O fim das presidências semestrais rotativas do Conselho da Europa abre espaço a uma nova figura-chave da arquitectura da União: o presidente do Conselho (a que os media se têm referido como "Presidente da UE") passa a ser nomeado pelos governos dos 27 Estados-membros, facto que, aliado a um mandato de dois anos e meio, serve para lhe conferir protagonismo.

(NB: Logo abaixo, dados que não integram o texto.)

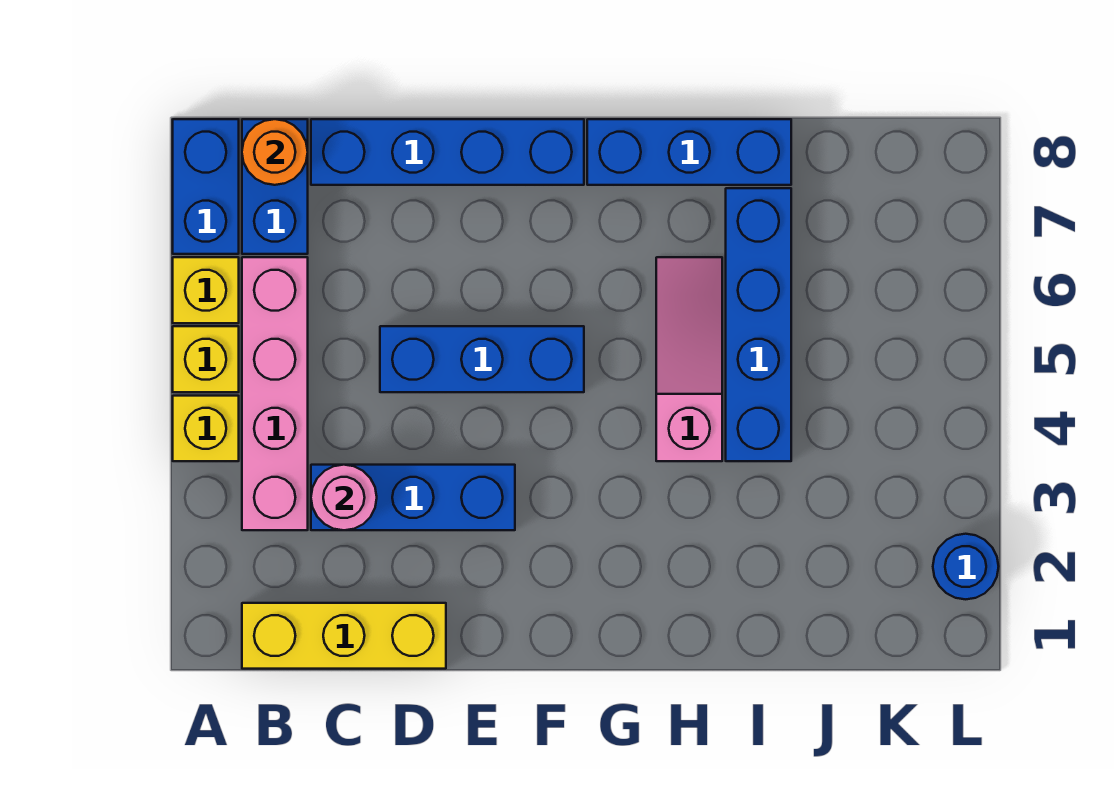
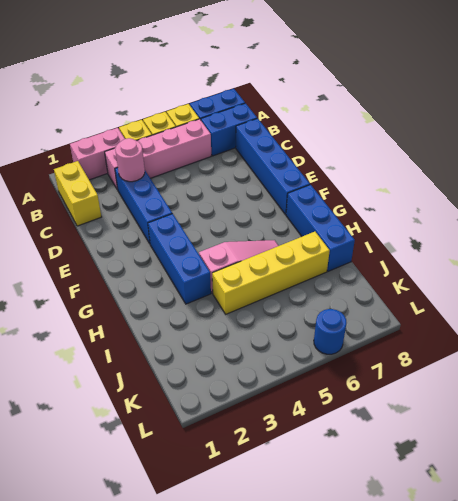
none -> pink brick A2:A3 level 1
yellow brick B1:D1 level 1 -> yellow brick B1:C1 level 1
orange round brick B8 level 2 -> none
blue brick D5:F5 level 1 -> blue brick F3:H3 level 1
blue brick I4:I7 level 1 -> yellow brick I4:I7 level 1
blue round brick L2 level 1 -> blue round brick L6 level 1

Embora não tenha, formalmente, mais poder do que o actual presidente de turno, o ocupante do novo cargo tem condições para se tornar um novo rosto da UE, além do presidente da Comissão Europeia. A escolha do primeiro titular e o seu subsequente desempenho poderão, por isso, influenciar a própria forma como o novo cargo é encarado.

Há semanas que se especula sobre putativos nomes, sendo o de Tony Blair o mais sonante. Mas o ex-primeiro-ministro britânico tem contra si o facto de a maioria dos governos ser conservadora, o que levou até alguns dirigentes socialistas a retirarem-lhe o apoio. Estarão mais interessados no cargo de Alto Representante para a Política Externa, uma espécie de ministro dos Negócios Estrangeiros da UE.

Além de Blair, outras figuras da política europeia se perfilam para a presidência. O luxemburguês Jean-Claude Juncker (cuja recusa, em 2004, motivou a escolha de Durão Barroso para a Comissão) foi o que se declarou interessado de forma mais explícita, mas há outros aspirantes.